Today we decided to sample the OAP lunches at The Wheel Inn. This community pub clearly doesn’t deal in euphemisms. ‘Old Age Pensioners’ stubbornly refuses to give way to ‘Senior Citizens’.

Jackie photographed the interior of the dining area and its bar;

I photographed the lunches. My choice of starter was whitebait with a very fresh salad; Jackie’s was a tasty paté with perfect toast and salad. Ham, egg and chips is what I chose for the next course; Jackie chose scampi, chips, and peas. We passed on a dessert. The meals are priced at £10 each for two courses, or £15 for three. I drank Ringwood’s Best (not now called Razor Back here), and Jackie drank Diet Coke.

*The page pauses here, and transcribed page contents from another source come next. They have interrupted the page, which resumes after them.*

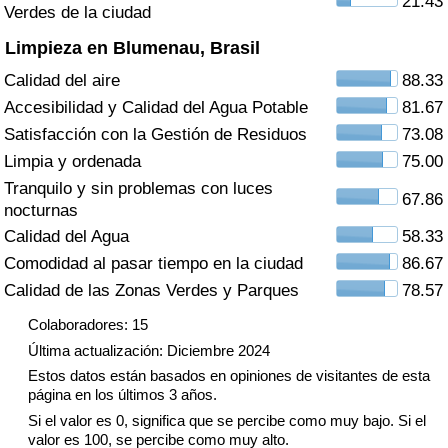
21.43
Índice de criminalidad por país
Verdes de la ciudad
Limpieza en Blumenau, Brasil
Sanidad
Calidad del aire
88.33
Accesibilidad y Calidad del Agua Potable
81.67
Índice de Sanidad (Actual)
Satisfacción con la Gestión de Residuos
73.08
Limpia y ordenada
75.00
Índice de Sanidad
Tranquilo y sin problemas con luces
67.86
nocturnas
Índice de Sanidad por País
Calidad del Agua
58.33
Comodidad al pasar tiempo en la ciudad
86.67
Contaminación
Calidad de las Zonas Verdes y Parques
78.57
Índice de Contaminación (Actual)
Colaboradores: 15
Última actualización: Diciembre 2024
Índice de contaminación
Estos datos están basados en opiniones de visitantes de esta
página en los últimos 3 años.
Índice de Contaminación por País
Si el valor es 0, significa que se percibe como muy bajo. Si el
valor es 100, se percibe como muy alto.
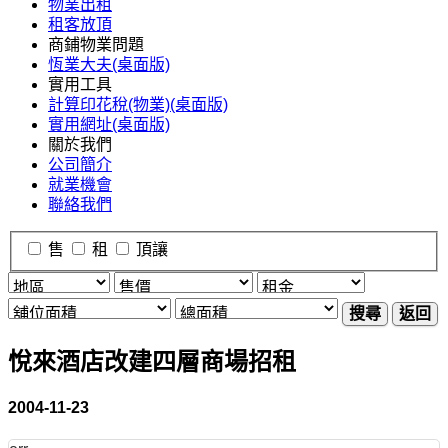
物業出租
租客放頂
商鋪物業問題
恆業大夫(桌面版)
實用工具
計算印花稅(物業)(桌面版)
實用網址(桌面版)
關於我們
公司簡介
就業機會
聯絡我們
售
租
頂讓
搜尋
返回
悅來酒店改建四層商場招租
2004-11-23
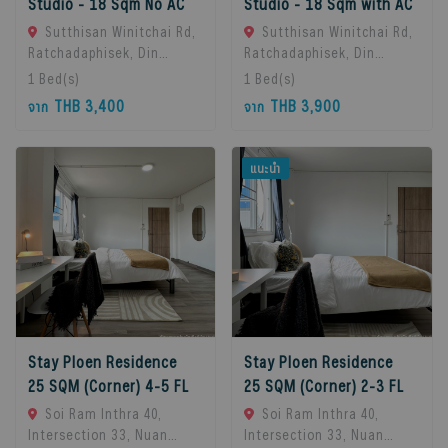
Studio - 18 Sqm No AC
Studio - 18 Sqm with AC
Sutthisan Winitchai Rd,
Sutthisan Winitchai Rd,
Ratchadaphisek, Din
Ratchadaphisek, Din
Daeng, Bangkok 10400,
Daeng, Bangkok 10400,
1
Bed(s)
1
Bed(s)
Huai Khwang, 10310
Huai Khwang, 10310
THB 3,400
THB 3,900
จาก
จาก
Bangkok, Thailand
Bangkok, Thailand
แนะนำ
Stay Ploen Residence
Stay Ploen Residence
25 SQM (Corner) 4-5 FL
25 SQM (Corner) 2-3 FL
Soi Ram Inthra 40,
Soi Ram Inthra 40,
Intersection 33, Nuan
Intersection 33, Nuan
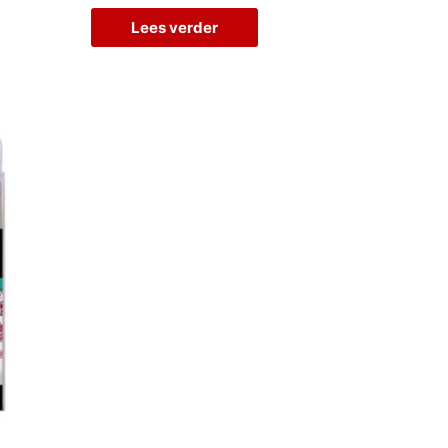
Lees verder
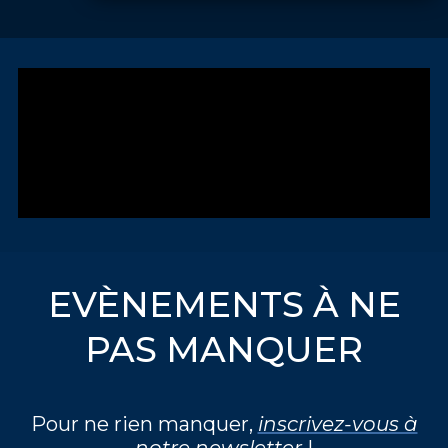
EVÈNEMENTS À NE
PAS MANQUER
Pour ne rien manquer,
inscrivez-vous à
notre newsletter
!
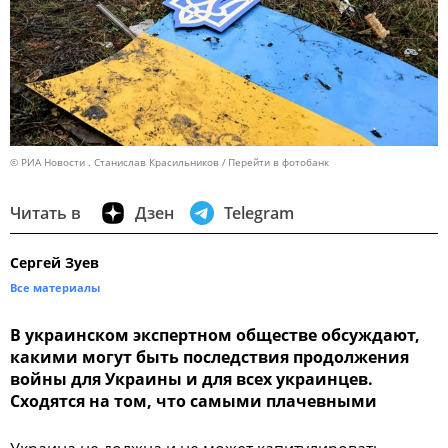
© РИА Новости . Станислав Красильников
Перейти в фотобанк
Читать в
Дзен
Telegram
Сергей Зуев
Все материалы
В украинском экспертном обществе обсуждают,
какими могут быть последствия продолжения
войны для Украины и для всех украинцев.
Сходятся на том, что самыми плачевными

Afterwards we continued further into the forest.

At East Boldre a foal could be seen among a group of ponies blending with the landscape.

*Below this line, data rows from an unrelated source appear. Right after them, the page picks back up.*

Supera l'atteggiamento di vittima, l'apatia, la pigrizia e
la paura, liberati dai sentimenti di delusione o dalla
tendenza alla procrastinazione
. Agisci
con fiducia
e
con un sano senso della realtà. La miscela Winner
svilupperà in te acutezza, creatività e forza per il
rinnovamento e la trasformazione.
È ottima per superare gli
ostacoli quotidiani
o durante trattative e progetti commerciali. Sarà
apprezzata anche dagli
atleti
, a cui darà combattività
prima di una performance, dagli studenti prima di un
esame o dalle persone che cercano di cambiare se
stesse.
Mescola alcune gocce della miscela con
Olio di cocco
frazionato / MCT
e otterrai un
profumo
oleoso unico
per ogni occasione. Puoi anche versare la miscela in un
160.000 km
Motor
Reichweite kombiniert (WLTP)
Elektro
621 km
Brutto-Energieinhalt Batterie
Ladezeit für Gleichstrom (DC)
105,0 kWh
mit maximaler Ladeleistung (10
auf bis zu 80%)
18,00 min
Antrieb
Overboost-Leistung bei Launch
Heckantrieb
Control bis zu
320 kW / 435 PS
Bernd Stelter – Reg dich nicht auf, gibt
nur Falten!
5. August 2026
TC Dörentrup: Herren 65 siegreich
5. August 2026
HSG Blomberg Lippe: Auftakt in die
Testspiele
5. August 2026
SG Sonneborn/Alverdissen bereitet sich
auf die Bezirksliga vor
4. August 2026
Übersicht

Beside the steeply winding narrow road leading to East End, Jackie parked in a driveway while I attempted to

photograph ponies in a hillside field. This miniature mother and colt were the only two I could focus on clear of trees. After a quick snack the little chap followed his mother to pastures new, eventually turning away to seek his own spot.

A friendly gentleman informed me that “there’s a gate up the road” over which I could have a nearer view. With some trepidation I decided to give it a go. Following the rule of facing the oncoming traffic when on the road, I crossed over and wobbled up the edge of the tarmac.

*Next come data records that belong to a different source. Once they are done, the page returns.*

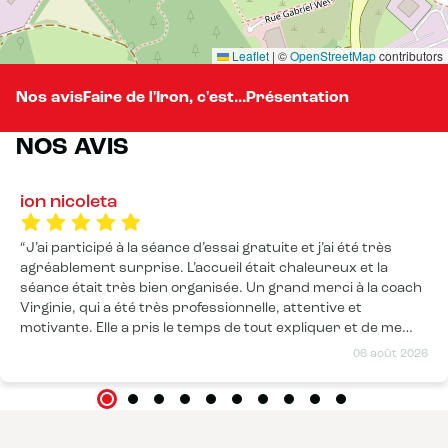
Leaflet
|
©
OpenStreetMap
contributors
Nos avis
Faire de l'Iron, c'est...
Présentation
NOS AVIS
ion nicoleta
J’ai participé à la séance d’essai gratuite et j’ai été très
agréablement surprise. L’accueil était chaleureux et la
séance était très bien organisée. Un grand merci à la coach
Virginie, qui a été très professionnelle, attentive et
motivante. Elle a pris le temps de tout expliquer et de me
mettre à l’aise tout au long de la séance. Une très belle
06 août 2026
première expérience qui donne envie de revenir. Je
recommande sans hésiter !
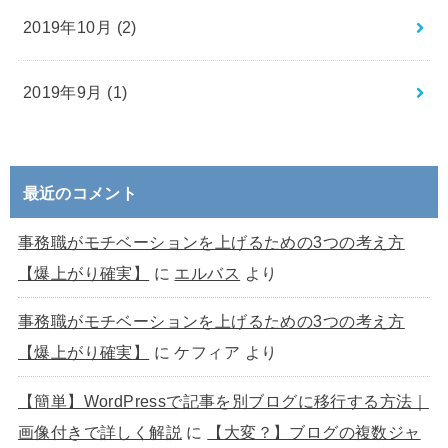
2019年10月 (2)
2019年9月 (1)
最近のコメント
事務職がモチベーションを上げるための3つの考え方
【爆上がり確実】
に
エルバス
より
事務職がモチベーションを上げるための3つの考え方
【爆上がり確実】
に
ケフィア
より
【簡単】WordPressで記事を別ブログに移行する方法｜
画像付きで詳しく解説
に
【大変？】ブログの複数ジャ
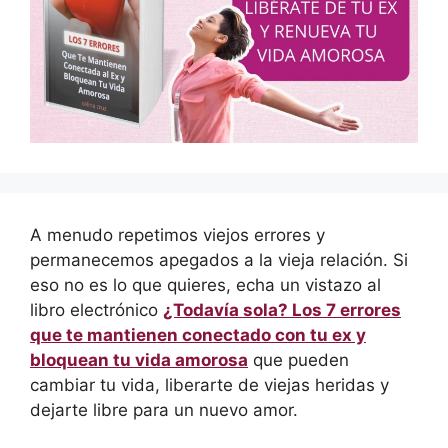
A menudo repetimos viejos errores y
permanecemos apegados a la vieja relación. Si
eso no es lo que quieres, echa un vistazo al
libro electrónico
¿Todavía sola? Los 7 errores
que te mantienen conectado con tu ex y
bloquean tu vida amorosa
que pueden
cambiar tu vida, liberarte de viejas heridas y
dejarte libre para un nuevo amor.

I was rewarded by the sight of an alpaca tiptoeing through the buttercups. Tiny Tim would surely have made something of this:

My informant was correct. Leaning on a five-barred gate I was able to photograph a few more ponies and foals. I didn’t have to walk down the slope because Jackie brought the car up to the gate.

On our return home we thought we would nip down Tanners Lane to have a look at the coast. A couple of donkeys had other ideas.

This evening we dined on cold tandoori chicken with fresh salad.

Sweet Smell Of Success

On a dull, damp, afternoon we took the Angel Lane route to Milford on Sea to pick up a repeat prescription from the Pharmacy, then drove on to Keyhaven.

Low tide in the harbour revealed seaweed on which gulls preened and one cannibal crow scavenged. Boats tilted and buoys bobbed. Hazy distant views of Hurst Castle and its lighthouse could be discerned.

We left via Lymore Lane where we inhaled the sweet smell of success of oilseed rape farmers as we travelled alongside

their fields and the escapees brightening the verges.

Even greater success has been exhibited by The Wheel Inn at Bowling Green. When we first came to the area five years ago this old pub was so run down as to be totally uninviting. A couple of years ago the local community formed a committee which refurbished the building and created a thriving establishment where we stopped for a drink. An excellent review appears in The Lymington Times of 9th March:

Jackie photographed some of the covered salad plants grown by the volunteer gardener for use in the kitchen.

This evening we enjoyed our second sitting of Hordle Chinese Take Away’s excellent food, with which Jackie drank Hoegaarden and I drank sparkling water.